“Creiamo filiere sicure all’estero e diventiamo un grande hub internazionale del bio”.
E’ il messaggio suggestivo di CCPB partito da Biofach e diretto al settore biologico italiano. Lo ha lanciato, attraverso GreenPlanet, Fabrizio Piva, presidente e amministratore delegato dell’ente capogruppo di 5 società presenti nel Mediterraneo, riconosciuto come organismo di certificazione equivalente in 49 Paesi del mondo e primo organismo in Italia ad aver ottenuto il riconoscimento per operare in conformità alle legislazioni nazionali sul biologico di Stati Uniti, Giappone e Canada.
“Il biologico è sempre più un settore e un mercato globali – sottolinea Piva -. Il consumatore acquista un prodotto perché è bio, poi magari guarda anche se è italiano, ma vince il bio sull’origine, perché nella testa del consumatore il biologico è qualcosa di diverso. Questo ci porta ad affrontare il tema delle materie prime perché l’Italia può disporre di maggiori quantità di prodotti biologici tali da soddisfare le richieste del mercato solo se può disporre di materie prime sicure anche quando provengono dall’estero”.

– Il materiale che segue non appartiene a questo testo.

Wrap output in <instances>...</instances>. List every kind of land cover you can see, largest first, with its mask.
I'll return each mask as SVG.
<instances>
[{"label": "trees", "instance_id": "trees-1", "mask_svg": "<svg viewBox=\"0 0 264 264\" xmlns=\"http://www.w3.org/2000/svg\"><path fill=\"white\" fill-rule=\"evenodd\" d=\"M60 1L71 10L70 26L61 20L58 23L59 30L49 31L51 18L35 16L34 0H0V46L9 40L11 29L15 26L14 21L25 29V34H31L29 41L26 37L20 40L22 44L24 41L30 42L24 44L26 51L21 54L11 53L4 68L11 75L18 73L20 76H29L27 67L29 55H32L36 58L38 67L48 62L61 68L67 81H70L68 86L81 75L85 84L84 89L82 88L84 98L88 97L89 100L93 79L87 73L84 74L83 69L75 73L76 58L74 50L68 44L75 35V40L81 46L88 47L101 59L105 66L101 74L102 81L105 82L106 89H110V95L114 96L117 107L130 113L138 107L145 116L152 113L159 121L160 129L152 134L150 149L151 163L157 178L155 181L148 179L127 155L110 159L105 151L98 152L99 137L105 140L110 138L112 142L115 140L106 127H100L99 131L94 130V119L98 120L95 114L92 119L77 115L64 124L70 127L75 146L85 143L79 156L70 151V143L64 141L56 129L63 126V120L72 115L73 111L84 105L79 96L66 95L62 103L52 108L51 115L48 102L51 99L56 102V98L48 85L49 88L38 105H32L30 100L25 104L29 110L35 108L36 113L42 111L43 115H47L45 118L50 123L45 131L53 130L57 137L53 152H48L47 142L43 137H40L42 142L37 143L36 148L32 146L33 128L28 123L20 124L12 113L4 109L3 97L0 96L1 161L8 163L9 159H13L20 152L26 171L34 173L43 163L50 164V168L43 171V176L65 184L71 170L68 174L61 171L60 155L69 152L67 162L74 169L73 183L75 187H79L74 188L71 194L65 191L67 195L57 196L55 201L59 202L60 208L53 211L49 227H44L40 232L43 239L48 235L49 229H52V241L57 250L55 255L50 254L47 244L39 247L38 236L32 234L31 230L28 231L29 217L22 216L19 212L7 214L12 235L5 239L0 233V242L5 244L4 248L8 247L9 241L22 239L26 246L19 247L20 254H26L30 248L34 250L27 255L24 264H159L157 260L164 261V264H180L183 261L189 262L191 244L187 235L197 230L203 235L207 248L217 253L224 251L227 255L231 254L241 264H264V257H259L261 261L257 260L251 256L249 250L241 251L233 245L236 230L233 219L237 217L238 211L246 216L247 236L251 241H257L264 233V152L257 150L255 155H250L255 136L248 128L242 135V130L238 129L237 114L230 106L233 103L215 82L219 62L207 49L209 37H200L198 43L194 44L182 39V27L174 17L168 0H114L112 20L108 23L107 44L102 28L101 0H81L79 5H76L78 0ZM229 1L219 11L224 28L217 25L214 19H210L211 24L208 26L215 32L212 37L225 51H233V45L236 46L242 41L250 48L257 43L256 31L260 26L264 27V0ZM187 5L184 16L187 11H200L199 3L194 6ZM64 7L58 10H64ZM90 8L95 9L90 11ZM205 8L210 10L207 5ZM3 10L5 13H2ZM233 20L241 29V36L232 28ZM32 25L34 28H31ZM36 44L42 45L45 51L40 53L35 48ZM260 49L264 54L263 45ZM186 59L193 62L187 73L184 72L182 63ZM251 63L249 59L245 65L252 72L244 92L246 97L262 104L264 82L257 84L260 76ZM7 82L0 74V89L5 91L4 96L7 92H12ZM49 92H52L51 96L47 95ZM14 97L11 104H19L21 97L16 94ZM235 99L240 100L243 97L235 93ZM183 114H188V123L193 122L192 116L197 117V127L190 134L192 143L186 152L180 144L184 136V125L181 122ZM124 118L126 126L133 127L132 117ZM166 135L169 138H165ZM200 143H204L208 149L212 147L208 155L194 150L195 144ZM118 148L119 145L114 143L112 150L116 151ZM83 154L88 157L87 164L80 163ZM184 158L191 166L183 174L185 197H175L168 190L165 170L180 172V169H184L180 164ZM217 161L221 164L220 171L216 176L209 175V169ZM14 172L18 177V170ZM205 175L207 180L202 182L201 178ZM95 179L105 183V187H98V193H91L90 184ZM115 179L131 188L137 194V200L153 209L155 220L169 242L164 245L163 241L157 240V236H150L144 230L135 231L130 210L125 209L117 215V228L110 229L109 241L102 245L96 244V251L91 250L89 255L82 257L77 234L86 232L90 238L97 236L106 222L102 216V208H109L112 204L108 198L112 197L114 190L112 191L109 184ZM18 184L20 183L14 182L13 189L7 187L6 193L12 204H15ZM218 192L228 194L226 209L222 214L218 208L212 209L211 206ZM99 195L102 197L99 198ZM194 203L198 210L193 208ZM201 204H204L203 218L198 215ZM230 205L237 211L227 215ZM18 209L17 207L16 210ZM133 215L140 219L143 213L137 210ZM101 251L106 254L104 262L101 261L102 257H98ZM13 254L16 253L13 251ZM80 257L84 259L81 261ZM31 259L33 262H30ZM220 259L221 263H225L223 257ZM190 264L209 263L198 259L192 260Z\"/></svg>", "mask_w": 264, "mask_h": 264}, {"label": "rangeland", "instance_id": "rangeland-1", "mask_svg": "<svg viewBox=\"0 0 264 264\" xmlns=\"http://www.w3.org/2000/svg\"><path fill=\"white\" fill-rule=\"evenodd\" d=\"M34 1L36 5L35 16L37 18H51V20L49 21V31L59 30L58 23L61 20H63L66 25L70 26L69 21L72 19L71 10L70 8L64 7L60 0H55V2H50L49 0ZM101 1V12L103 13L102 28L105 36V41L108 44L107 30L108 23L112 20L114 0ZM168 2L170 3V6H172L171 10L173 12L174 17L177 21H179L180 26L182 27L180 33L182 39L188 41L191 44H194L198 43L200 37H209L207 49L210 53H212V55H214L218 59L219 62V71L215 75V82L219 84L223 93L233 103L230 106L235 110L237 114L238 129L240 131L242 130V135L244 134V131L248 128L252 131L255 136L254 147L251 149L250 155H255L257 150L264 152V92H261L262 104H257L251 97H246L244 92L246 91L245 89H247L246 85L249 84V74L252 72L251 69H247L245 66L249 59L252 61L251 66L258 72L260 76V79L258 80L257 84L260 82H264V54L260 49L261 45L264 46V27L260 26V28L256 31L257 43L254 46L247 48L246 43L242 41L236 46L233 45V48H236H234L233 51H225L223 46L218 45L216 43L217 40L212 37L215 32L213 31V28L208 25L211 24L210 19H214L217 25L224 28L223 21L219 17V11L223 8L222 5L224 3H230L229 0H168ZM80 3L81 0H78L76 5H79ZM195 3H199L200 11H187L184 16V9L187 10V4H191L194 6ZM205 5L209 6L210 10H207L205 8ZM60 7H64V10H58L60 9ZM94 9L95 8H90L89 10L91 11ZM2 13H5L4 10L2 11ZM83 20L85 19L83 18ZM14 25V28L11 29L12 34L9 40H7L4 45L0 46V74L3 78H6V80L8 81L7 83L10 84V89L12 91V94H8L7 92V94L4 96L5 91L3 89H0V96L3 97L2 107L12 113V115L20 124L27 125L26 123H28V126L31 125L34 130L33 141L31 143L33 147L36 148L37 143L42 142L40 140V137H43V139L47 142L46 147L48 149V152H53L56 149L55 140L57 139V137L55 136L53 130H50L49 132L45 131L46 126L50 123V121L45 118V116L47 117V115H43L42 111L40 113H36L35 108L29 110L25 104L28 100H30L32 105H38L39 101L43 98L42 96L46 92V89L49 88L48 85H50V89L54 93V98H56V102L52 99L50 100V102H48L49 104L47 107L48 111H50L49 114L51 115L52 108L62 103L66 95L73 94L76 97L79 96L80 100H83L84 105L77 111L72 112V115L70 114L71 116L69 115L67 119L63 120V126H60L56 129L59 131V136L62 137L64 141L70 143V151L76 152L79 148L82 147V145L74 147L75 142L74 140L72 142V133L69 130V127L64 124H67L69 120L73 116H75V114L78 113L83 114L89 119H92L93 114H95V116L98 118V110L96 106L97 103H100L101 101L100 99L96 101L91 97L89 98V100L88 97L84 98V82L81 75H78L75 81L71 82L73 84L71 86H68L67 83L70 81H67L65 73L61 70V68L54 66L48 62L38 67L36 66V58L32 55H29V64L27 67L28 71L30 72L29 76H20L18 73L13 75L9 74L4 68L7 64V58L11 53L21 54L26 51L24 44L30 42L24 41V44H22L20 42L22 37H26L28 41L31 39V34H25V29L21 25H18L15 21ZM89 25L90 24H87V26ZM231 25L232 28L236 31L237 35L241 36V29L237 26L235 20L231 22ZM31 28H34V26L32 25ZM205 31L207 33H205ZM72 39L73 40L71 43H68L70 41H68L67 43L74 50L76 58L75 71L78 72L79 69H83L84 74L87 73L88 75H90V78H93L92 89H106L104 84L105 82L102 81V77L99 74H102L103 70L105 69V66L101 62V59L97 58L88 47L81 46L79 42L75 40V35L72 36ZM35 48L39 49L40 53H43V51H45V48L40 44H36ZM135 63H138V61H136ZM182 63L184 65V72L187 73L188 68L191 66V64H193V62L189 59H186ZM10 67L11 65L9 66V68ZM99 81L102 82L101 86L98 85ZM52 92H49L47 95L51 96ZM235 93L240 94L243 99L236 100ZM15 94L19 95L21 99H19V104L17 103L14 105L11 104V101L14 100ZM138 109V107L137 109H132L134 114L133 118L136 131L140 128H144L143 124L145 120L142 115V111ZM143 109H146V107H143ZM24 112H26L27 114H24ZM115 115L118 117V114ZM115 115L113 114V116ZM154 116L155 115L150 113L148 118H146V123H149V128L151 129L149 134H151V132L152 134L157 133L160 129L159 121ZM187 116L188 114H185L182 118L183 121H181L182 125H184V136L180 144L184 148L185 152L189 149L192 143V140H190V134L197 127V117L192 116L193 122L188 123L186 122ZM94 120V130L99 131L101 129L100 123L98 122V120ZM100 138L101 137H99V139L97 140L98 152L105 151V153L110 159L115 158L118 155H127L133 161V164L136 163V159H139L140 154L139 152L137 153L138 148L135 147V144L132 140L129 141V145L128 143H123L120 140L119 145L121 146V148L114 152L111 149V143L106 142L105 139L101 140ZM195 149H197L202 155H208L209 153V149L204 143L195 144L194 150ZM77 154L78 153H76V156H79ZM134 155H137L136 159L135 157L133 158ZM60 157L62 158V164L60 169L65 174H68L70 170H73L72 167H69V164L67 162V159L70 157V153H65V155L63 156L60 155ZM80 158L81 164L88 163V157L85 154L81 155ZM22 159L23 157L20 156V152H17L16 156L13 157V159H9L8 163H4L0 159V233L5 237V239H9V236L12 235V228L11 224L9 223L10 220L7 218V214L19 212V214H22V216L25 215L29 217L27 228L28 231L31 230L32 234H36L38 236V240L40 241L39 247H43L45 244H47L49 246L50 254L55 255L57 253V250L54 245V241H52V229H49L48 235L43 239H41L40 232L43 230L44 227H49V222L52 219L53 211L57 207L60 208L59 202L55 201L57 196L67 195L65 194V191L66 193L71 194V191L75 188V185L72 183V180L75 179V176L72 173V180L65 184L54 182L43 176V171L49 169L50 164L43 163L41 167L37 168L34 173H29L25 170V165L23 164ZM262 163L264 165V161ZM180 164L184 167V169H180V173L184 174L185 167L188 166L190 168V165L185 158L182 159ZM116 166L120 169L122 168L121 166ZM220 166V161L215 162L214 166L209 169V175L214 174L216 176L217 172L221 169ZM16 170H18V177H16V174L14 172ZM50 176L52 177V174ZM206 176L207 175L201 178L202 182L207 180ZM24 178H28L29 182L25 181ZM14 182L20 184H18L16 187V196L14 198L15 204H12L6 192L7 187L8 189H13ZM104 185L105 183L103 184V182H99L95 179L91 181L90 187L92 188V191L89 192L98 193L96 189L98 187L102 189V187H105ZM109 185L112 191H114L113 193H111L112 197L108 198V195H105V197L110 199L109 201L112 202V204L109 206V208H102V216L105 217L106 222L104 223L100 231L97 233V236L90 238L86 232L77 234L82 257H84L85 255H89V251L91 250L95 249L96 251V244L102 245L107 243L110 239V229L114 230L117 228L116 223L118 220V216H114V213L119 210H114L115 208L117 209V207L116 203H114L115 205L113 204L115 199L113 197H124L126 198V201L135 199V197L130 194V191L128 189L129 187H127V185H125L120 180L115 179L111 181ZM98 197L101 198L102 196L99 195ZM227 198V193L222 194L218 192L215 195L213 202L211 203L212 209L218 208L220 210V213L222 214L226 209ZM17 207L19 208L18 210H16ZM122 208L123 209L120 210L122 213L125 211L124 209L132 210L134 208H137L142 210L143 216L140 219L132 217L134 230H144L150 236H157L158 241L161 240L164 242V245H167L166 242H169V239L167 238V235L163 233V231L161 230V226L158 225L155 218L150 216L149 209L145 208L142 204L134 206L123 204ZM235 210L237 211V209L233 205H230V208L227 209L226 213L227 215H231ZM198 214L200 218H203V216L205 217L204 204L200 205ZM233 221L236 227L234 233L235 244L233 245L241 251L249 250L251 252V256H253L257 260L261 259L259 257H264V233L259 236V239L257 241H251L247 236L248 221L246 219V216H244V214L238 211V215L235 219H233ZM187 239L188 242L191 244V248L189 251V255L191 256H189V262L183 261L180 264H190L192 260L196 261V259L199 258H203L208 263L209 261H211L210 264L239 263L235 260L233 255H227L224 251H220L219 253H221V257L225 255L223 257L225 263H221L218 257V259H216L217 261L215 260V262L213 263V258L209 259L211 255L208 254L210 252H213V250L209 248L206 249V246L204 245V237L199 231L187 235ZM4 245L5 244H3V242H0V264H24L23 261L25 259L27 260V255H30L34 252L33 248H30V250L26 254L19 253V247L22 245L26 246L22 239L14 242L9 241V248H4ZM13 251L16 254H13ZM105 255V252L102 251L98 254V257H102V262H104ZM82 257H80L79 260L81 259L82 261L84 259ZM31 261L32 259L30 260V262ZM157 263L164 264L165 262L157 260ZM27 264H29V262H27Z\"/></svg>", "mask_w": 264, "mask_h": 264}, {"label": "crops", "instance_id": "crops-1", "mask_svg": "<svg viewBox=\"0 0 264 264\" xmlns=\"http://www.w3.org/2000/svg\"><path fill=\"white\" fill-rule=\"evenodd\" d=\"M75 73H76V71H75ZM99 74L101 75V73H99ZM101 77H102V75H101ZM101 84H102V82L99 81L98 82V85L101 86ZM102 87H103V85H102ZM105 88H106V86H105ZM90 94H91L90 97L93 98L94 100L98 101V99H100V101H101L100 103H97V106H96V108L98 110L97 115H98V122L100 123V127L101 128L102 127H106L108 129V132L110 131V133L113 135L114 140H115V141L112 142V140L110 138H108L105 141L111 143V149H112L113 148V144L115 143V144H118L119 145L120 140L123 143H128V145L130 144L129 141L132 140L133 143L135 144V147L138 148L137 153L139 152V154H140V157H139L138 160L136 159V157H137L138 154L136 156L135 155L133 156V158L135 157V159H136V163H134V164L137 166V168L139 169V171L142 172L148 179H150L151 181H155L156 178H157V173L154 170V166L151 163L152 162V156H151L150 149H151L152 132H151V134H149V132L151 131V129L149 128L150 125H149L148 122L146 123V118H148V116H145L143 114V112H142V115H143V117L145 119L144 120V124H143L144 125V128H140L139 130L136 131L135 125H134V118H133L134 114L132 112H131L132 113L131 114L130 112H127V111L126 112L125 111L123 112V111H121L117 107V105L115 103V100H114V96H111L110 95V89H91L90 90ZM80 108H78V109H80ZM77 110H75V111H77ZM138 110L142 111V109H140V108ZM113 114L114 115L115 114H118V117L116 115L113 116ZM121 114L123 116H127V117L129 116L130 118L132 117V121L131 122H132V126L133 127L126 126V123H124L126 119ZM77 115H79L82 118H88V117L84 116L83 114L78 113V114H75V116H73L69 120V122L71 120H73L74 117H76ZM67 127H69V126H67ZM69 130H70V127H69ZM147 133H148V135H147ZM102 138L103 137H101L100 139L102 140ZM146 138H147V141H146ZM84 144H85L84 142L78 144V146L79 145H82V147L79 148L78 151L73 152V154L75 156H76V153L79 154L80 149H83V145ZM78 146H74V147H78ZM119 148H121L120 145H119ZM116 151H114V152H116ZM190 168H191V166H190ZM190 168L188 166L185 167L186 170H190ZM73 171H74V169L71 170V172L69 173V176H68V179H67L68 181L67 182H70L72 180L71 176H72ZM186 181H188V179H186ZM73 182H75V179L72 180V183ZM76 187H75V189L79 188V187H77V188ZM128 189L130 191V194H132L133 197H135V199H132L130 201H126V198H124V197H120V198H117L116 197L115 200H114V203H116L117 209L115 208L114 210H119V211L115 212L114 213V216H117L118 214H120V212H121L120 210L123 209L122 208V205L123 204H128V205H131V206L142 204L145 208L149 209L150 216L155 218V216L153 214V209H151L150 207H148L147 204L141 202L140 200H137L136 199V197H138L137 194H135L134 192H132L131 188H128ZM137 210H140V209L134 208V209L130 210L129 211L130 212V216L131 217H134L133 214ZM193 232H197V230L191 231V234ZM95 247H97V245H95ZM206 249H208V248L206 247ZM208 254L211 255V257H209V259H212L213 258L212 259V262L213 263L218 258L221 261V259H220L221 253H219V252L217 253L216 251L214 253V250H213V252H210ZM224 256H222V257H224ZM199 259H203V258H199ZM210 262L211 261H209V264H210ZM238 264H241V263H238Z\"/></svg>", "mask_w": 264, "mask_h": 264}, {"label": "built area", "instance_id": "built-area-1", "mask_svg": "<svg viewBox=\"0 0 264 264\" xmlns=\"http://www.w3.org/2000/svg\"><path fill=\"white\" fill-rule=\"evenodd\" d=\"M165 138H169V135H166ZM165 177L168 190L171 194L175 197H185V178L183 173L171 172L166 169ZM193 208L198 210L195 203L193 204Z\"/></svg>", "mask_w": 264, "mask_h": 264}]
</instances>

“Come in altri settori – precisa Fabrizio Piva – anche nel biologico siamo dei grandi trasformatori ed esportiamo il 45% di quanto produciamo. Possiamo continuare nel trend di crescita che ci caratterizza solo se abbiamo le materie prime. Chi è dentro alle cose del biologico, sa bene che ci sono per esempio mangimifici che non arrivano a fine mese perché manca la materia prima. Ma anche in generale, il reperimento della materia prima sta stressando il settore”.
Cosa fare? La risposta del dirigente di CCPB è chiara: “Cerchiamo di risolvere il problema all’origine, creando all’estero, nei Paesi che le materie prime le hanno, una produzione sicura, garantita, certificata”.
Il problema ha aspetti anche culturali non secondari. In certi Paesi infatti i produttori di materie prime non hanno la consapevolezza che producendo bio sicuro possono trovare acquirenti che gli offrono il doppio di quanto ottengono oggi da una produzione convenzionale. Si tratta di dimostrarglielo con i fatti, con contratti in cui il trasformatore italiano garantisce un prezzo di acquisto più alto per avere un prodotto sicuro che poi, trasformato e finito, rivende con soddisfazione sul mercato internazionale. Un esempio da Paesi che hanno produzioni estensive di mais: oggi un prezzo corrente per un quintale di mais in quei Paesi può essere di 16 euro, un mais biologico ottenuto negli stessi Paesi con le migliori tecniche produttive a disposizione potrebbe valere 35-40 euro a quintale.
In questa direzione, il lavoro può essere enorme ma grandi sarebbero anche le prospettive. (a.f.)